11/18/2006

A beautiful true story.

*A few days ago, I found myself sitting in an elevated hallway, a sort of tunnel connecting a local mall to a fancy hotel, with a certain theater positioned off to one side in the middle. There was a band coming to that theater; actually, they were already there, since I was staring out the window of that hall at their tour bus, watching people move things. There were tables in the hall, a Starbucks, and lots of people in suits wandering back and forth at the end of the workday.

I was dressed pretty nice too, since it was the end of my workday, but I was merely sitting around - a bunch of friends from up north wanted me to meet them at the show. They were traveling down for the first time, and they’d also need me to guide them in via cell.

But it got kind of boring, you know? Watching people standing around and smoking cigarettes. I had the best seat in the hall; perfect view of anyone entering or exiting the immediate vicinity of the theater. I had a coffee, which was nice.

Yet people kept walking back and forth. Back and forth, back and forth. It was inevitable, I guess, that I’d eventually get up and follow them, into the fancy hotel.

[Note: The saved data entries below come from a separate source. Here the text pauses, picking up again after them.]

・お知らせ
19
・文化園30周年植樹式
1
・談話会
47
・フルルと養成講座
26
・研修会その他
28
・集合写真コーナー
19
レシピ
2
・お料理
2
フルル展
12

And boy - it was fucking fancy. I used to constantly dream of hotels, magnificent, labyrinthine plush structures, back when I was in college. This was a pretty nice one, if hobbled by the handicap of being real. I fit in pretty well, having not been changed from work, and I soon found out just what all those people had been milling around the area for:

Success Magazine!

No, I swear. It was a launch party for an actual magazine titled “Success Magazine.” It didn’t take long for me to realize that this was the most brilliant thing I’d ever seen. The magazine itself was… Success! As must be all the people circling around the party! Why, I could literally feel my social station climbing in my belly just by tagging along! Success!

So I walked around a bit and nodded gravely and knowingly at people -- Success needs no vulgarity of language -- and drifted toward the back of the reception area since my sudden assumption into the echelons of self-made privilege had warranted a trip to the men’s room.

And Jesus Christ what a men’s room! Lovely ivory décor, striking utility fixtures, and classical music piped right in! It seemed even louder in the stalls, where it counted the most! It was by far my classiest use of the toilet in months, but the pleasure didn’t end with flushing. They had champagne hand soap at the sinks, folks. I mean, champagne hand soap alone isn’t anything huge, but as the wafer-thin mint at the climax of a repast of nigh aristocratic defecation? Perfect.

I hope I didn’t mix my metaphors there.

Anyway, upon leaving the restroom, I figured I’d best be getting back to the hallway; they were serving appetizers in honor of Success, and I didn’t want to mooch actual foodstuffs off anyone (besides, I didn’t have a nametag). It was like leaving Avalon, that walk back to the hall; the echoes of the heroes of Success dimmed behind me as reached the tables by the windows. It was totally dark outside now.

And there was a man in my perfect seat.

An awful, awful man. His beady, shifting eyes skittering around toward the street, as if to suck the very souls from the workers below. How awful! How desperate! I certainly didn’t look anything like him, and he was in my beautiful, perfect seat.

It was then, dear friends, that the realization of what was truly happening hit me in the back of the head like a brick.

I had lost my wonderful place…




(wait for it)




…because I’d gotten distracted by Success.